◆ The problem ◆
Give the records again in full, exactly as they appear, but without the pictures.

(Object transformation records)
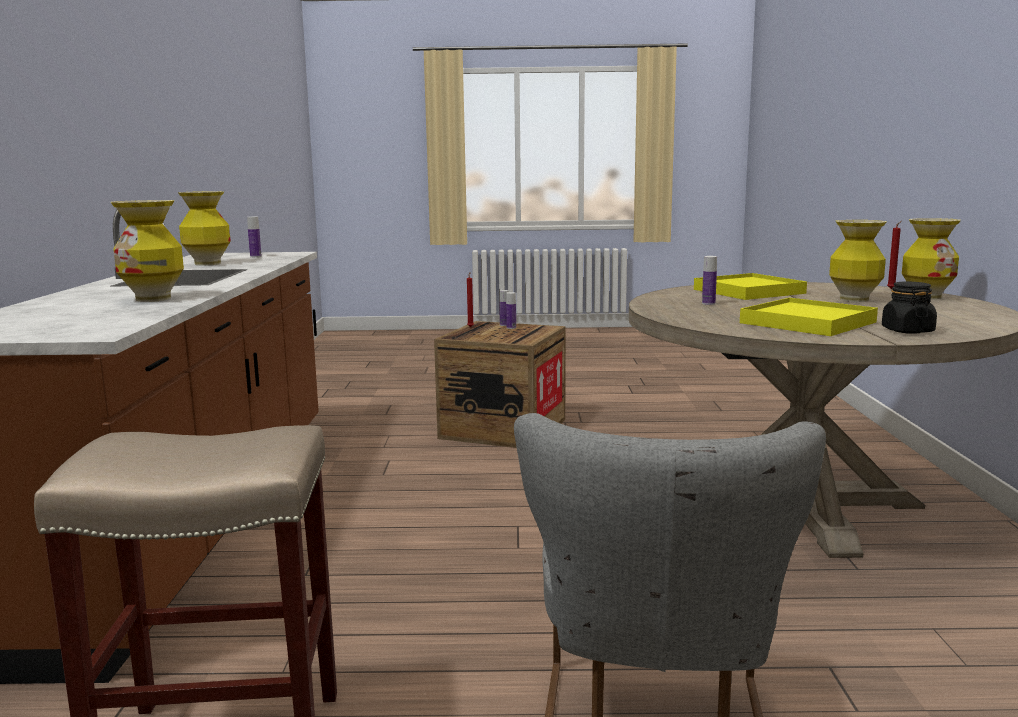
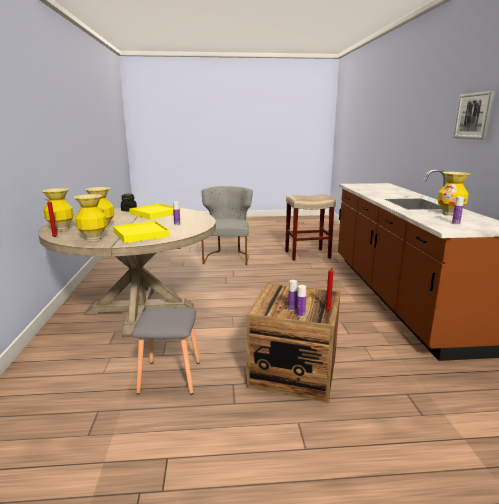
camera: 175 degrees right, 5 degrees up
vase [111,200,184,302] -> vase moved to [74,194,107,241]
none -> grey stool [132,307,200,395]
none -> picture [453,91,495,140]

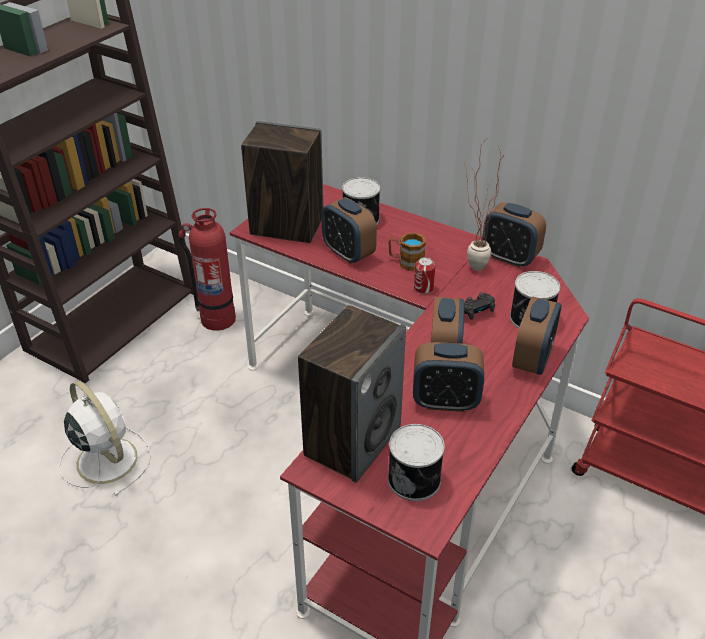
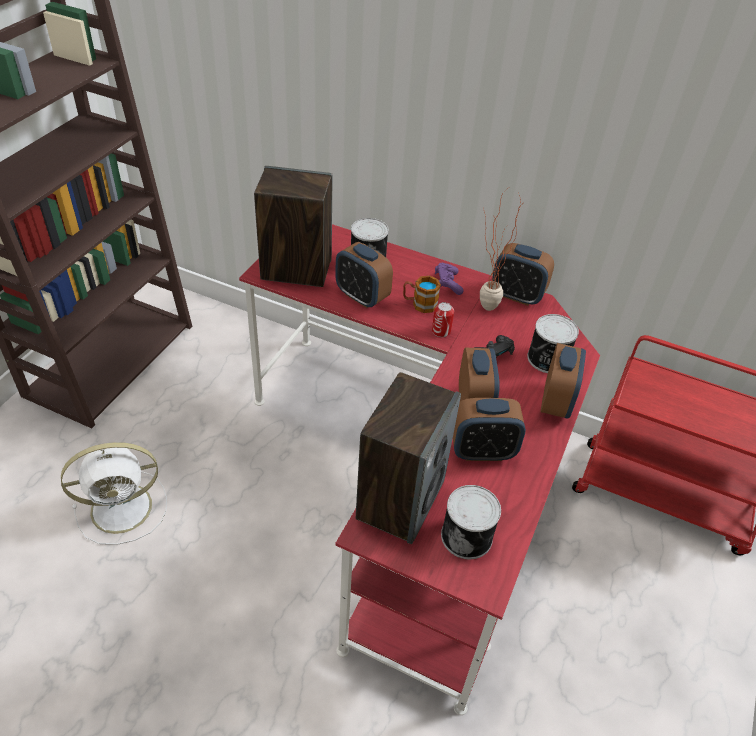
camera: 10 degrees left, 5 degrees up
white fan [59,381,151,496] -> white fan turned 120 degrees clockwise [61,442,167,545]
fire extinguisher [179,208,236,330] -> none
none -> purple game controller [435,263,464,295]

◆ Solved problem ◆
camera: 175 degrees right, 5 degrees up
vase [111,200,184,302] -> vase moved to [74,194,107,241]
none -> grey stool [132,307,200,395]
none -> picture [453,91,495,140]

camera: 10 degrees left, 5 degrees up
white fan [59,381,151,496] -> white fan turned 120 degrees clockwise [61,442,167,545]
fire extinguisher [179,208,236,330] -> none
none -> purple game controller [435,263,464,295]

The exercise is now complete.